#### Dataset excerpts
——————

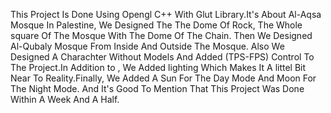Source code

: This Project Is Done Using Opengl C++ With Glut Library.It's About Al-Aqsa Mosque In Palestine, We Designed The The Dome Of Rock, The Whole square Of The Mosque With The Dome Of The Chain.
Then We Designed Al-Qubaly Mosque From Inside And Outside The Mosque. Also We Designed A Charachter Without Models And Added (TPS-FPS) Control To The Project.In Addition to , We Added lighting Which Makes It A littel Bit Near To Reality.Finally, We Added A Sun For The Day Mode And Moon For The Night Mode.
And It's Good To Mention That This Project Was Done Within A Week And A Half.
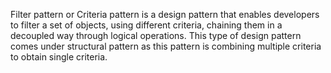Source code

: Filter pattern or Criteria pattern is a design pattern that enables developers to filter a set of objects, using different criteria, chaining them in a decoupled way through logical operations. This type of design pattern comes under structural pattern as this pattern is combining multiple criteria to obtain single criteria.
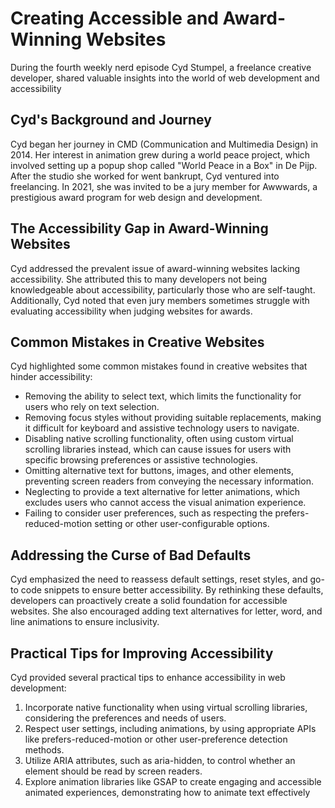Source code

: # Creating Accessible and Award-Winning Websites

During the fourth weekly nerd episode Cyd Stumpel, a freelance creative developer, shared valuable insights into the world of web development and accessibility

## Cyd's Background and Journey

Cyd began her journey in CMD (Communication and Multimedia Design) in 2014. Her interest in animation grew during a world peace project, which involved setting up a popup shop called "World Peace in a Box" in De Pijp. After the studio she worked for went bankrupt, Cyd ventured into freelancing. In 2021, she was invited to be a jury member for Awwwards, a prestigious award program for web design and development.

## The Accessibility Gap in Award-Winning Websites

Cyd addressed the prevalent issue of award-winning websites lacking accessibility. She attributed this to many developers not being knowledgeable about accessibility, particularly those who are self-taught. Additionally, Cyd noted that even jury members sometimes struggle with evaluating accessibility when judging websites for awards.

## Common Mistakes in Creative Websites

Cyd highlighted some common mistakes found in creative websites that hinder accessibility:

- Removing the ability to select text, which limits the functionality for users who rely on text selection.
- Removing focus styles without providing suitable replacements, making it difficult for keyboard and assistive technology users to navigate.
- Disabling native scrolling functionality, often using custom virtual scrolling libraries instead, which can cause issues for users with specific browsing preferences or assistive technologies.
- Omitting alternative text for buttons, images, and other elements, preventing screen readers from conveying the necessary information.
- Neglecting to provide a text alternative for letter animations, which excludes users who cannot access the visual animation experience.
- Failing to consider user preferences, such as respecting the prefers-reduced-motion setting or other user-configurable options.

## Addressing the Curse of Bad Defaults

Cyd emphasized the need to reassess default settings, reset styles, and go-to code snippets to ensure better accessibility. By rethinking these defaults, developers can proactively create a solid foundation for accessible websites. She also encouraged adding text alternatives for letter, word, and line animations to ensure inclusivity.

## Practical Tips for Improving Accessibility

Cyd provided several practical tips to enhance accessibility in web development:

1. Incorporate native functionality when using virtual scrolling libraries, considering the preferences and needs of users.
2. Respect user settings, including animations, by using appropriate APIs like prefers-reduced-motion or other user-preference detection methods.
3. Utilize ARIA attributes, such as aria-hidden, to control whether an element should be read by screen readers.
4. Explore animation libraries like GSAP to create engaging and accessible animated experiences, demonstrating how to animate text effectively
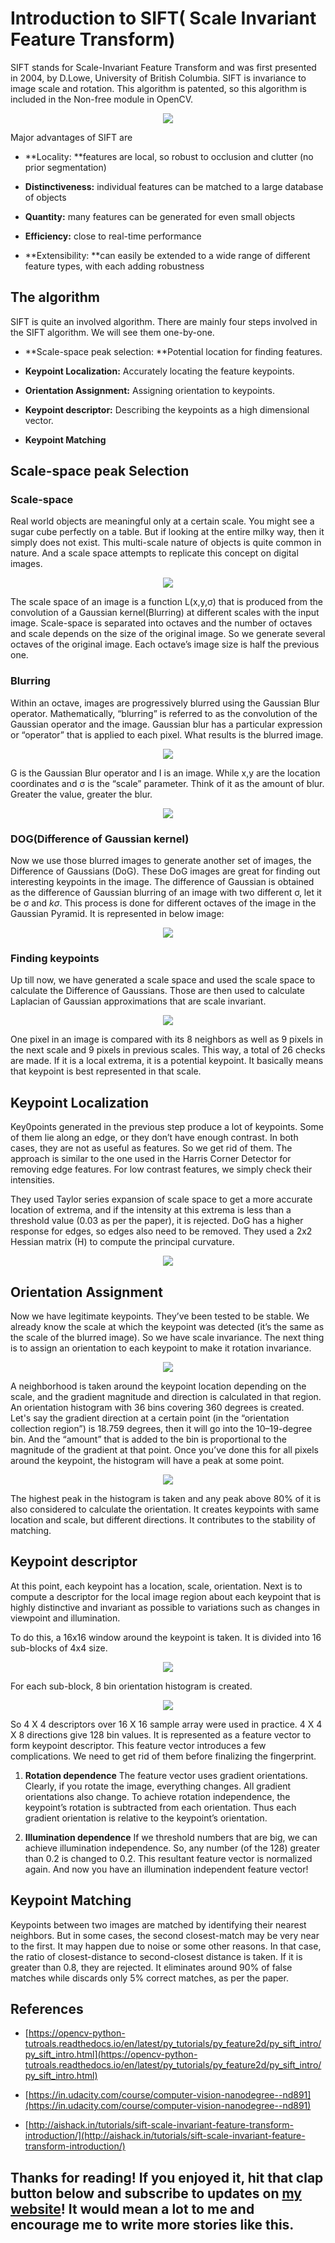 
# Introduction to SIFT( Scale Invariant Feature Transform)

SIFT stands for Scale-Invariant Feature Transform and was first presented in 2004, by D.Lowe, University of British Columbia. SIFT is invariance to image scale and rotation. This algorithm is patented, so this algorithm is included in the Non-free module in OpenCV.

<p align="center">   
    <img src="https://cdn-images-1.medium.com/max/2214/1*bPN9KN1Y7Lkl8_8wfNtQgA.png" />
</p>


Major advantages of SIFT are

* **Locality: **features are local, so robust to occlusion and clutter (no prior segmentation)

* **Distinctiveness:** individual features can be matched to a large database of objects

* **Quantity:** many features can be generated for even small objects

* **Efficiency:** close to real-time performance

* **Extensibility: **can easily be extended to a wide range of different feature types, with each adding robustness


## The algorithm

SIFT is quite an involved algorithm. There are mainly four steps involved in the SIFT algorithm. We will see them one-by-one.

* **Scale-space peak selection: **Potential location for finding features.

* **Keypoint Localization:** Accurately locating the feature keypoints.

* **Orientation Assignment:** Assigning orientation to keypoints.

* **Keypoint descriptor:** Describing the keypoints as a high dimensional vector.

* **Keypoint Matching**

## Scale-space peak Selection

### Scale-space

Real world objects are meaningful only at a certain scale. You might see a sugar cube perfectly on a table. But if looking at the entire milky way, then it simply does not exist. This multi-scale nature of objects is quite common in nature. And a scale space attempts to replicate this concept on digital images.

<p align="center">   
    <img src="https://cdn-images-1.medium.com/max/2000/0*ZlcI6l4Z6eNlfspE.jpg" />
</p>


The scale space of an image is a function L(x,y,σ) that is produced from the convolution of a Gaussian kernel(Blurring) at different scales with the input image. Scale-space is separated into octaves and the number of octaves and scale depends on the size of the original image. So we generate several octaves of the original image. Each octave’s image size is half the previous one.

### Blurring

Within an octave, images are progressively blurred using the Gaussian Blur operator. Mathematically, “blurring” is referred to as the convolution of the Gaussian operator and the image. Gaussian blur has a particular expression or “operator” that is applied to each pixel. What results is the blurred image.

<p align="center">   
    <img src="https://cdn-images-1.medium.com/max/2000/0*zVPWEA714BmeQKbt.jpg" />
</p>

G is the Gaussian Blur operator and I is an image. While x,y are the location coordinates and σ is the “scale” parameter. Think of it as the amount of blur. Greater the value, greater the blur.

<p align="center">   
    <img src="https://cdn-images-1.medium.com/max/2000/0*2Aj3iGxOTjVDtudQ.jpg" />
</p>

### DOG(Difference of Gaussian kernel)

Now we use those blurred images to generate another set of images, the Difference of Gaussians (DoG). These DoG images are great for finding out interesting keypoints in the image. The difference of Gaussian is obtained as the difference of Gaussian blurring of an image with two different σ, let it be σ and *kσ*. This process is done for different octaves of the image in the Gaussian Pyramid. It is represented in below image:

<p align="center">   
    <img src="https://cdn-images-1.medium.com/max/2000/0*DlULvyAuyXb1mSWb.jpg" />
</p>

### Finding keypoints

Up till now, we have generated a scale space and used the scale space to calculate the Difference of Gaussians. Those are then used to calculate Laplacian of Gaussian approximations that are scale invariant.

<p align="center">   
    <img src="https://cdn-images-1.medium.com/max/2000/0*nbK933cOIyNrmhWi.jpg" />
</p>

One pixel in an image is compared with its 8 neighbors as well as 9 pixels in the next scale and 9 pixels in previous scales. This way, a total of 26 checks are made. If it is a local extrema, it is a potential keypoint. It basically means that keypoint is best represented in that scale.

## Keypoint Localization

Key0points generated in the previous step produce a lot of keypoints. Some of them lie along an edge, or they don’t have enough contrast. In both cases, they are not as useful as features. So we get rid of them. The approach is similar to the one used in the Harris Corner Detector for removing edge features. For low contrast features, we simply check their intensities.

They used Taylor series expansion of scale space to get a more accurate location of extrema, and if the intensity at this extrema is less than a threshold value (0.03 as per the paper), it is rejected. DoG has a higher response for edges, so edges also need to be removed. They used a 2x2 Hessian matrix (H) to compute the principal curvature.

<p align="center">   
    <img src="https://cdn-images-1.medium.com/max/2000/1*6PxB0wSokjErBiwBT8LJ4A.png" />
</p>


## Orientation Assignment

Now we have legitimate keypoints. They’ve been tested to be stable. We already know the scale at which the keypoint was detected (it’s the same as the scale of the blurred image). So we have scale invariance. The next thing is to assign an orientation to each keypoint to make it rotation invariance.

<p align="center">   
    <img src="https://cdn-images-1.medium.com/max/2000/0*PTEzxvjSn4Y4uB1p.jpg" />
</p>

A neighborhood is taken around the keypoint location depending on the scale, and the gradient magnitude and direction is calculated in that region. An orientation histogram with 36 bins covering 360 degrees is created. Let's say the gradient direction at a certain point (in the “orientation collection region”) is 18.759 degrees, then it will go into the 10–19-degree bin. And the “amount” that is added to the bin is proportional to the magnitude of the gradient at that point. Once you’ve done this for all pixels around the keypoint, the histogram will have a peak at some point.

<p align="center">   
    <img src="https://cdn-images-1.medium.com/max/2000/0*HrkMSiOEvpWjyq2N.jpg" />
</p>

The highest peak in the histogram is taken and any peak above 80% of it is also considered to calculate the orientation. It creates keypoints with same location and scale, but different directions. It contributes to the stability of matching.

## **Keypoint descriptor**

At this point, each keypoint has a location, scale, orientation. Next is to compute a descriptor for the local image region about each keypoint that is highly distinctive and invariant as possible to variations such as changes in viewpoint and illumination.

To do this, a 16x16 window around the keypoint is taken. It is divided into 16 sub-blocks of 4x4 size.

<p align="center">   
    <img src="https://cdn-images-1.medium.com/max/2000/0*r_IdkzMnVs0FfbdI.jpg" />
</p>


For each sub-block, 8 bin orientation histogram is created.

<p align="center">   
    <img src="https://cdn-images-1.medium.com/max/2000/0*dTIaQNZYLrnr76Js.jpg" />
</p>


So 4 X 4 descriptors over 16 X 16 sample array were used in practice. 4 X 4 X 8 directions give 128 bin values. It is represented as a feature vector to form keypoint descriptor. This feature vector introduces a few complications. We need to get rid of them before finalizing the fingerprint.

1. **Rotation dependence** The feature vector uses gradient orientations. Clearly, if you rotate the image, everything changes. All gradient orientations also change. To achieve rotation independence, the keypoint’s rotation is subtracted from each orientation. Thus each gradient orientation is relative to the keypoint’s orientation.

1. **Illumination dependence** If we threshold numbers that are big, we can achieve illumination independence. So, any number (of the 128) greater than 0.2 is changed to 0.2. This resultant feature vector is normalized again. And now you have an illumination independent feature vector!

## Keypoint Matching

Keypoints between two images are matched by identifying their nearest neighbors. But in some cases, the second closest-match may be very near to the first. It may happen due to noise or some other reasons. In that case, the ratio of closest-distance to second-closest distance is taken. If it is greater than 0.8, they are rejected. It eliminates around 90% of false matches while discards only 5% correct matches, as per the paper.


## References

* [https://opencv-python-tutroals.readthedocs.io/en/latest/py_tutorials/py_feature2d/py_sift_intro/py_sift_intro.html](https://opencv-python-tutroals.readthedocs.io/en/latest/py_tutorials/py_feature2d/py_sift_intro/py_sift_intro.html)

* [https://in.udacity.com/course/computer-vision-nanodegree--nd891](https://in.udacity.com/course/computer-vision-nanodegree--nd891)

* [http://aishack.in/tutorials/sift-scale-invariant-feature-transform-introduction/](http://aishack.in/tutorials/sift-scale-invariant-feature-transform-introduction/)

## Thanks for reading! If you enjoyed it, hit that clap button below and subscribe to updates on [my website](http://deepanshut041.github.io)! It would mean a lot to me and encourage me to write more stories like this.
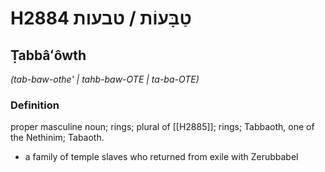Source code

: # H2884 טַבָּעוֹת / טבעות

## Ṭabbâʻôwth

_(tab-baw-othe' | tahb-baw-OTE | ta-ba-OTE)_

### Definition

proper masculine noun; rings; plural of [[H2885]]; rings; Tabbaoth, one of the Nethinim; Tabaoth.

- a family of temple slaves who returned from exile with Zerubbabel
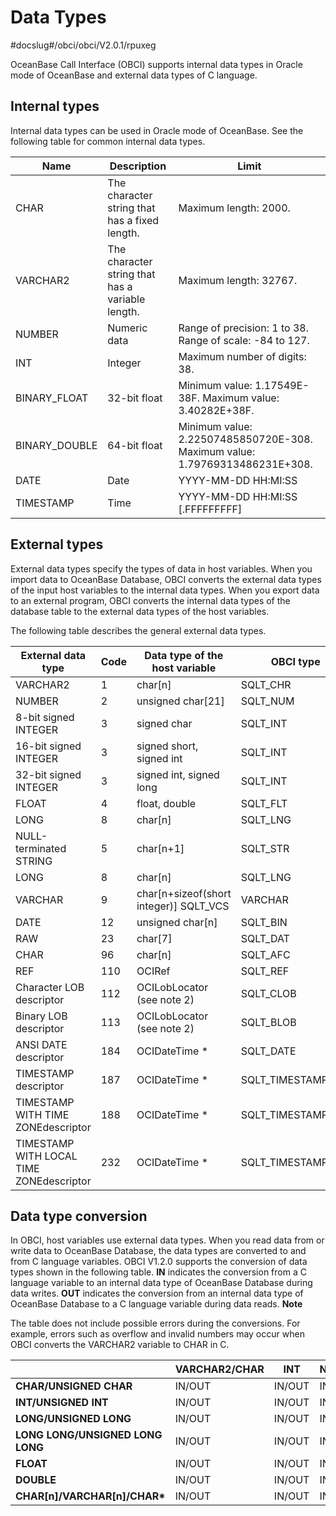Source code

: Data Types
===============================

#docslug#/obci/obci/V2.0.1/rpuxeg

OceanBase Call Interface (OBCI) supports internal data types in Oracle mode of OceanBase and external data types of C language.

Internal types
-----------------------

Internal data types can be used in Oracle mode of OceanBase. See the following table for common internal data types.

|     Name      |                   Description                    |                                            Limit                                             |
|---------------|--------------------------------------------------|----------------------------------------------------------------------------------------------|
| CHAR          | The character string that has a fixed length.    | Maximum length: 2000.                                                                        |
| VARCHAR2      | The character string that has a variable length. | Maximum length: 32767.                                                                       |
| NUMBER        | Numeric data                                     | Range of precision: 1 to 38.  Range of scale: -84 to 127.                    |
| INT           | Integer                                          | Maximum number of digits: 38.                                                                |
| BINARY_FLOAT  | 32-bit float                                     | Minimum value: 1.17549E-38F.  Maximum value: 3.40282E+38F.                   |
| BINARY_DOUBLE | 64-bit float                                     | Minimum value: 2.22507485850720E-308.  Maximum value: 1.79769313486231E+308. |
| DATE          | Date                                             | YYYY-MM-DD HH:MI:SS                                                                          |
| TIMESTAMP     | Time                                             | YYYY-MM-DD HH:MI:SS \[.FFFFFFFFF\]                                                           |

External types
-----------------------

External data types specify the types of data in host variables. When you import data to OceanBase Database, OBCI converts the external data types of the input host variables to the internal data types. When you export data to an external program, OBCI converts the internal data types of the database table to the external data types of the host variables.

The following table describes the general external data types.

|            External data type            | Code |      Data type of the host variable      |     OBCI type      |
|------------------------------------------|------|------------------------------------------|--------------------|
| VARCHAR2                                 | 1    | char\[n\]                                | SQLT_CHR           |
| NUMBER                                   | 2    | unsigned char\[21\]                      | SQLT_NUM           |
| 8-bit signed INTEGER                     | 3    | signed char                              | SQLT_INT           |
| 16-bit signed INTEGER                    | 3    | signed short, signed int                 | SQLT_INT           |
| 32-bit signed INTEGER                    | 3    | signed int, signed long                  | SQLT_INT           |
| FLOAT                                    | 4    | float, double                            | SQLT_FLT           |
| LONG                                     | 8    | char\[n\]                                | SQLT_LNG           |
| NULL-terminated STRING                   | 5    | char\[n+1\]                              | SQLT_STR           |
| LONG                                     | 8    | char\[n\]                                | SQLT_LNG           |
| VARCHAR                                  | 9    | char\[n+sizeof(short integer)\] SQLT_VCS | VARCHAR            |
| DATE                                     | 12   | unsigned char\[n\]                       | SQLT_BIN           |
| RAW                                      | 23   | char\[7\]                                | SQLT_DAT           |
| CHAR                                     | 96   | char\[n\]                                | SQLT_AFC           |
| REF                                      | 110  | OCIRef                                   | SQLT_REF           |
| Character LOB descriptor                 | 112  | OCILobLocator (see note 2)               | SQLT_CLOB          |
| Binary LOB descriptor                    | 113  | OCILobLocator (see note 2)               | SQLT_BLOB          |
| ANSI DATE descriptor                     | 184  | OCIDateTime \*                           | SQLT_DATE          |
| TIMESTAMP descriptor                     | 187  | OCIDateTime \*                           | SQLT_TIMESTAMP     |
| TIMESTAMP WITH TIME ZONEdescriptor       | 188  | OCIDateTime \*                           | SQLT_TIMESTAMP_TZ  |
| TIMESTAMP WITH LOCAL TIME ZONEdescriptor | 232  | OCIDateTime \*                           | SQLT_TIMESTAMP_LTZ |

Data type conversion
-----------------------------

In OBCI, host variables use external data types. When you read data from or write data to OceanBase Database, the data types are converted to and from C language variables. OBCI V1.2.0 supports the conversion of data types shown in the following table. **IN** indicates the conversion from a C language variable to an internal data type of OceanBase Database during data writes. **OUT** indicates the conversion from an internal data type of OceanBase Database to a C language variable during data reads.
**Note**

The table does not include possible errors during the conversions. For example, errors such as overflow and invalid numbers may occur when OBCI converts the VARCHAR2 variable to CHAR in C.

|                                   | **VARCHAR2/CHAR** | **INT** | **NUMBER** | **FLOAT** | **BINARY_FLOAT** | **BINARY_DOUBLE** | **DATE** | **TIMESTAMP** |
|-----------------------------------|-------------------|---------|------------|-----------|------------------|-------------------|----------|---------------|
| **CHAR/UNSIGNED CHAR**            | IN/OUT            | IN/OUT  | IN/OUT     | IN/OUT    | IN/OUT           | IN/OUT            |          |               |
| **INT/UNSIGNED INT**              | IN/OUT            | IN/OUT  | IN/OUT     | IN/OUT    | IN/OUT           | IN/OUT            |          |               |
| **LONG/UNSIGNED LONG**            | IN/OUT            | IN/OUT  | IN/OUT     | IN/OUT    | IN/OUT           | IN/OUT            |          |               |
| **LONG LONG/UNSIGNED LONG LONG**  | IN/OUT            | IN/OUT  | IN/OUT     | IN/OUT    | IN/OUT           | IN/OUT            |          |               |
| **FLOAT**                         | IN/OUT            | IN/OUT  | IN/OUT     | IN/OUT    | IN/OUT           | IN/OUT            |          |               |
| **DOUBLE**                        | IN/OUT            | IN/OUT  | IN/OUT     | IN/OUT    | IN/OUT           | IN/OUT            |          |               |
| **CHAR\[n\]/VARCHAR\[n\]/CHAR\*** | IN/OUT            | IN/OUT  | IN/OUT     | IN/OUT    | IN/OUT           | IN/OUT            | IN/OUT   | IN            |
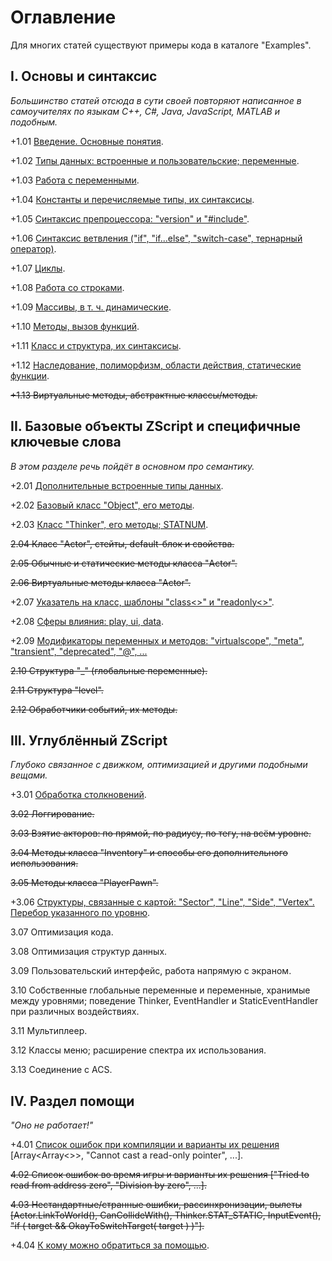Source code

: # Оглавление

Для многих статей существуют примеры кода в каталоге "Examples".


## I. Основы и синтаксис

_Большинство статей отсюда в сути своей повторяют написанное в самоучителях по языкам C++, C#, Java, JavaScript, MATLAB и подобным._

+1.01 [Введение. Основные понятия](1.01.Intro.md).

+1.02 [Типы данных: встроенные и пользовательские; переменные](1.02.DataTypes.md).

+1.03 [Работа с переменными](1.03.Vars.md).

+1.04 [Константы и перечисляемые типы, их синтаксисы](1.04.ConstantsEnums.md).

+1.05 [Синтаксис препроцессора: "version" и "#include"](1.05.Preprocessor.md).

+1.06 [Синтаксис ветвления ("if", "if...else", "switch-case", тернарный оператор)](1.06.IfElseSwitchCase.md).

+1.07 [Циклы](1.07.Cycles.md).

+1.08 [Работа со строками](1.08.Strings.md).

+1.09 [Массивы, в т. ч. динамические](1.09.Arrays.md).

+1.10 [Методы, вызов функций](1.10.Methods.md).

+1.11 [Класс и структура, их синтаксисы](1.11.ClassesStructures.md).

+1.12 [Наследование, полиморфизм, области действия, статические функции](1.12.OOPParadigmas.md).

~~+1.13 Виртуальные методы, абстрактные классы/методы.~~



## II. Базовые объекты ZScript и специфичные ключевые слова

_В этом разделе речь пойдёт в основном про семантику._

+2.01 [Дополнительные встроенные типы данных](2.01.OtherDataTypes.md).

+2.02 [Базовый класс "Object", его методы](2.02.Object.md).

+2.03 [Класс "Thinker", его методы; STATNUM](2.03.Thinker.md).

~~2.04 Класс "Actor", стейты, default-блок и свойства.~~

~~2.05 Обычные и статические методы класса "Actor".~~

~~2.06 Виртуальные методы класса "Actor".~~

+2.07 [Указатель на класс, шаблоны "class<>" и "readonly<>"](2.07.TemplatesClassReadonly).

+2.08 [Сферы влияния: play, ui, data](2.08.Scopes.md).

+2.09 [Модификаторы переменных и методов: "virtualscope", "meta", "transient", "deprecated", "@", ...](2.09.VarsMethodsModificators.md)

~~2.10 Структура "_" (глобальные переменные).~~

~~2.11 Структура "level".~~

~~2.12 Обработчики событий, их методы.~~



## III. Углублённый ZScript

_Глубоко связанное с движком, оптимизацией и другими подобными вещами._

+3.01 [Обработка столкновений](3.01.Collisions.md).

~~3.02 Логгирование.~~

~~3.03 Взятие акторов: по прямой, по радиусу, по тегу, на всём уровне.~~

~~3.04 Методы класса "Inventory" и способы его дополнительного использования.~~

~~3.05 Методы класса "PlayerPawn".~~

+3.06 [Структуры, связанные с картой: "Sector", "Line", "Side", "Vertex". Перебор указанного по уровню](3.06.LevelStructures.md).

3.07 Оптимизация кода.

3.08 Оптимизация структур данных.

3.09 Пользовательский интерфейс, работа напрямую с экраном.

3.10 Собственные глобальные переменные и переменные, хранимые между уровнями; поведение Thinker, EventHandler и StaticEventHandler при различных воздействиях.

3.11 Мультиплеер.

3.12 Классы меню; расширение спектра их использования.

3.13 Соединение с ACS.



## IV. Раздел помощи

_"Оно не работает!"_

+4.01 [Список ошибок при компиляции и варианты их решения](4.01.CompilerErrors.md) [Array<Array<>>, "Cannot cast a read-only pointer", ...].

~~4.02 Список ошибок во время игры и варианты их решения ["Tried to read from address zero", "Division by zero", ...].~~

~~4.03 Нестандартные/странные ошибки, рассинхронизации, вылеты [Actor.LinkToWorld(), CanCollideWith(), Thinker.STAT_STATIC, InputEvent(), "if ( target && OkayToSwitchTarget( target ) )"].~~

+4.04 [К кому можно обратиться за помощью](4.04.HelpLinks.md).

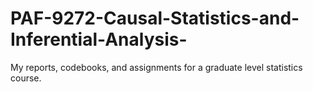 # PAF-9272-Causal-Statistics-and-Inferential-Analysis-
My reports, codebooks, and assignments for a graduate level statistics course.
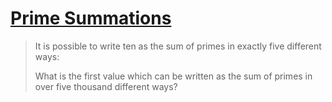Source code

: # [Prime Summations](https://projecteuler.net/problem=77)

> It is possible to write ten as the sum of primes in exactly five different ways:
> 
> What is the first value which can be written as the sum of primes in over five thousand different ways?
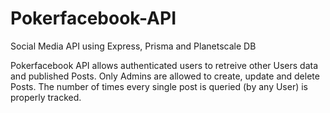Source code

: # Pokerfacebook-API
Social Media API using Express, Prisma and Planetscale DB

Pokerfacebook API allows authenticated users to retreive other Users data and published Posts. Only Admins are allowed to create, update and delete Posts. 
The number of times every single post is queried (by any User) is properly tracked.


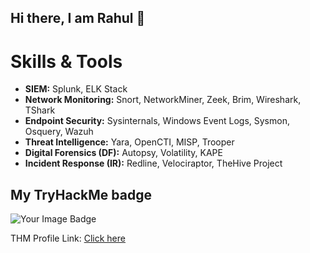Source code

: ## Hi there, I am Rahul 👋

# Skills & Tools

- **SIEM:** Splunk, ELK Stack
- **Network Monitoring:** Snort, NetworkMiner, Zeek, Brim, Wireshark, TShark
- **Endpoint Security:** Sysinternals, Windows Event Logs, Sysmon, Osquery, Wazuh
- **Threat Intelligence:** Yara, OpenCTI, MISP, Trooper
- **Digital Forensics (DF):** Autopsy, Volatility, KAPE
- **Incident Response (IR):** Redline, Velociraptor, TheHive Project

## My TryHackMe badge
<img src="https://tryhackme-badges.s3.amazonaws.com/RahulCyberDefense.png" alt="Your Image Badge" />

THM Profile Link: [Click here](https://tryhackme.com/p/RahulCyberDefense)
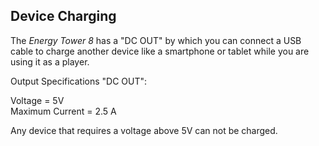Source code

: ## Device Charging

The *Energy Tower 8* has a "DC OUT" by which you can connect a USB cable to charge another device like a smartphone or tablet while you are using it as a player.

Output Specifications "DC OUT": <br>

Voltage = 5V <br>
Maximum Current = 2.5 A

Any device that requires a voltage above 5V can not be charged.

——————

#### Your instructions
Reproduce the entries as a numbered list, from their first line up to and including the line containing "## Cyd's Background and Journey". Omit blank lines and leave out the pictures.

#### Expected answer
1. Source code
2. : This Project Is Done Using Opengl C++ With Glut Library.It's About Al-Aqsa Mosque In Palestine, We Designed The The Dome Of Rock, The Whole square Of The Mosque With The Dome Of The Chain.
3. Then We Designed Al-Qubaly Mosque From Inside And Outside The Mosque. Also We Designed A Charachter Without Models And Added (TPS-FPS) Control To The Project.In Addition to , We Added lighting Which Makes It A littel Bit Near To Reality.Finally, We Added A Sun For The Day Mode And Moon For The Night Mode.
4. And It's Good To Mention That This Project Was Done Within A Week And A Half.
5. Source code
6. : Filter pattern or Criteria pattern is a design pattern that enables developers to filter a set of objects, using different criteria, chaining them in a decoupled way through logical operations. This type of design pattern comes under structural pattern as this pattern is combining multiple criteria to obtain single criteria.
7. Source code
8. : # Creating Accessible and Award-Winning Websites
9. During the fourth weekly nerd episode Cyd Stumpel, a freelance creative developer, shared valuable insights into the world of web development and accessibility
10. ## Cyd's Background and Journey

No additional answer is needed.